*** RECORDED INFORMATION ***

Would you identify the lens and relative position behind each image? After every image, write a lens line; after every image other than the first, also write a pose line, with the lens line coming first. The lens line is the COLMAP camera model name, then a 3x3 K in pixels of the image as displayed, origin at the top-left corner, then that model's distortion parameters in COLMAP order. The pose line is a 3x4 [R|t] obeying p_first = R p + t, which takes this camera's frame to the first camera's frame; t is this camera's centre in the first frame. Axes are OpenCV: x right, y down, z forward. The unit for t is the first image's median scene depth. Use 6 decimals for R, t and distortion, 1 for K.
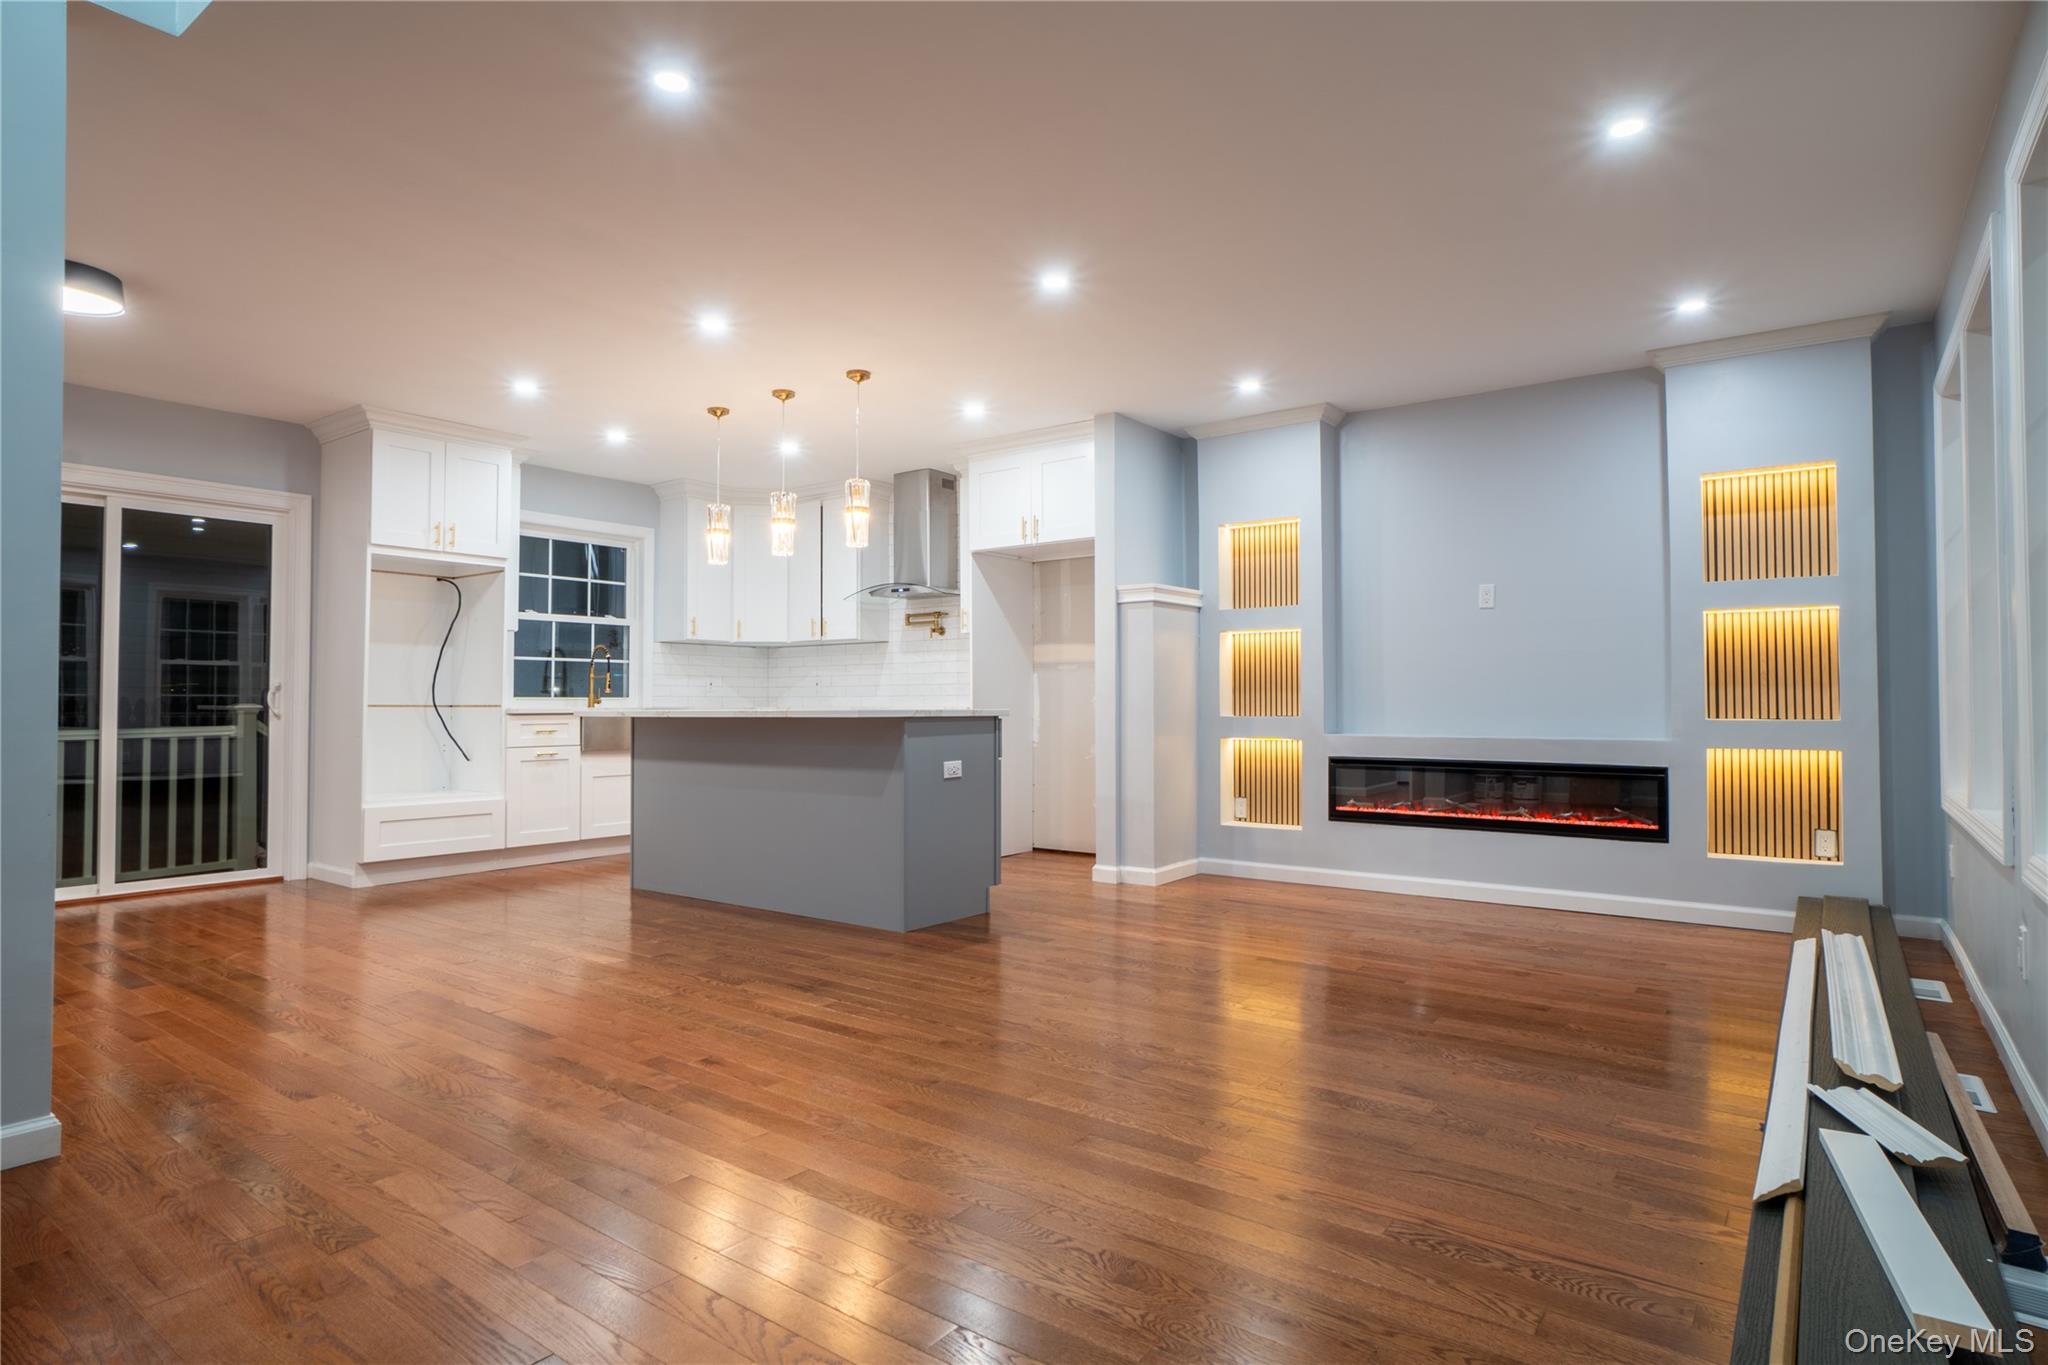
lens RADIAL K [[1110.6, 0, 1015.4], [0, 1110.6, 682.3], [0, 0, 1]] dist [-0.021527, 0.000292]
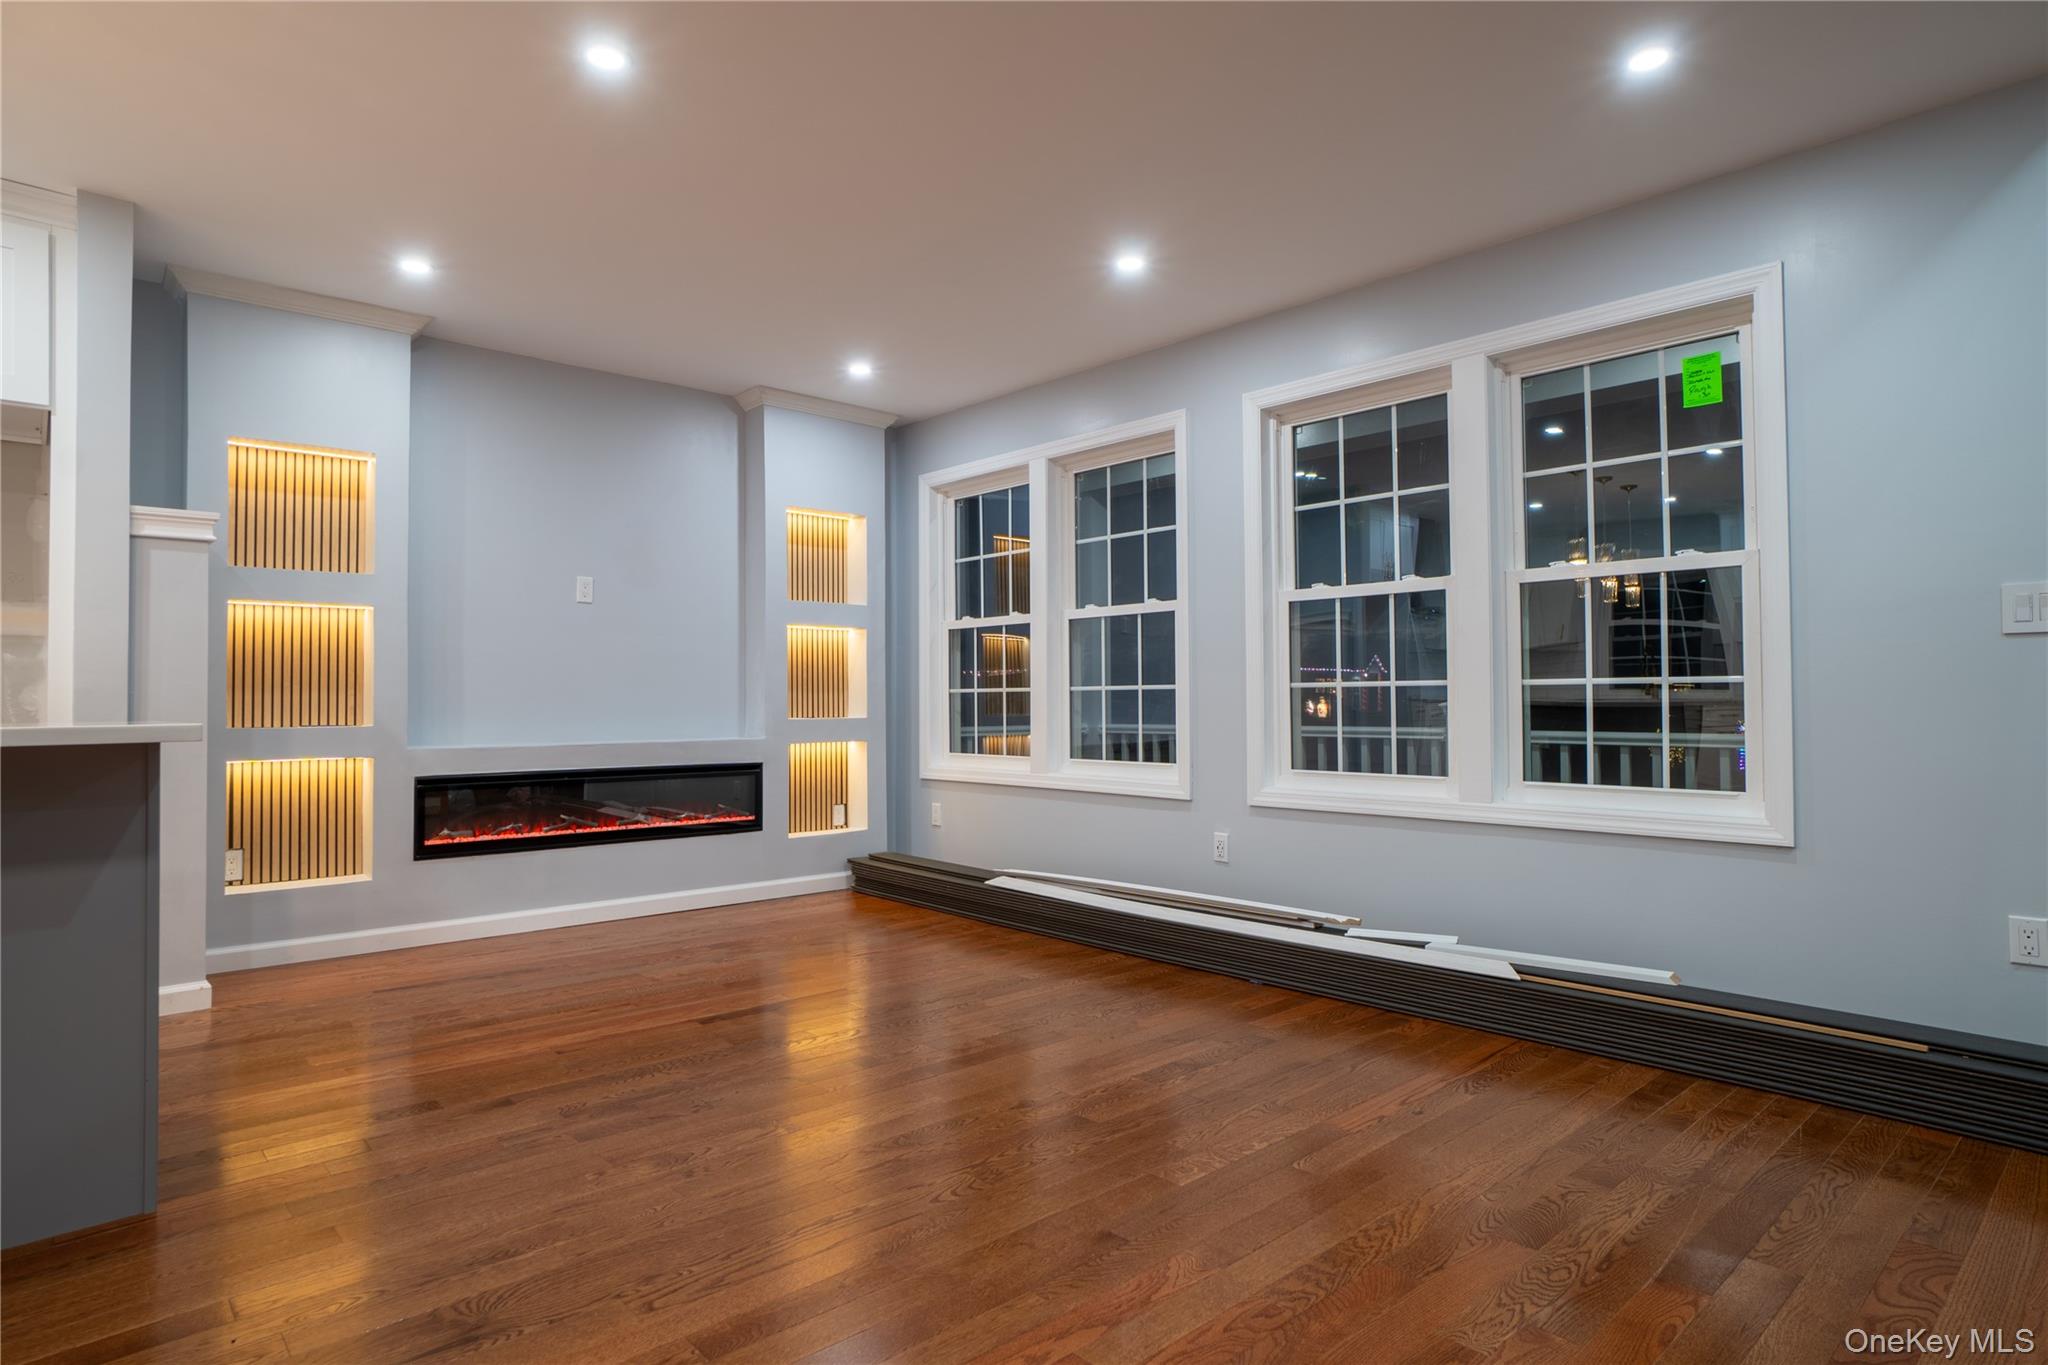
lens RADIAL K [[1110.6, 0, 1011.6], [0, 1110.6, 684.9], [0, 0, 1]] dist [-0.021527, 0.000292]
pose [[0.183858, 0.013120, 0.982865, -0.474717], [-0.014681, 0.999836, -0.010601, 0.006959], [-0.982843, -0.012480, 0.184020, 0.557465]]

*** End of RECORDED INFORMATION ***

* _YOUR GOAL_:
The listing must be returned in full and exactly, apart from its pictures.

* _OUTPUT FOR THIS TASK_:
Would you identify the lens and relative position behind each image? After every image, write a lens line; after every image other than the first, also write a pose line, with the lens line coming first. The lens line is the COLMAP camera model name, then a 3x3 K in pixels of the image as displayed, origin at the top-left corner, then that model's distortion parameters in COLMAP order. The pose line is a 3x4 [R|t] obeying p_first = R p + t, which takes this camera's frame to the first camera's frame; t is this camera's centre in the first frame. Axes are OpenCV: x right, y down, z forward. The unit for t is the first image's median scene depth. Use 6 decimals for R, t and distortion, 1 for K.
lens RADIAL K [[1110.6, 0, 1015.4], [0, 1110.6, 682.3], [0, 0, 1]] dist [-0.021527, 0.000292]
lens RADIAL K [[1110.6, 0, 1011.6], [0, 1110.6, 684.9], [0, 0, 1]] dist [-0.021527, 0.000292]
pose [[0.183858, 0.013120, 0.982865, -0.474717], [-0.014681, 0.999836, -0.010601, 0.006959], [-0.982843, -0.012480, 0.184020, 0.557465]]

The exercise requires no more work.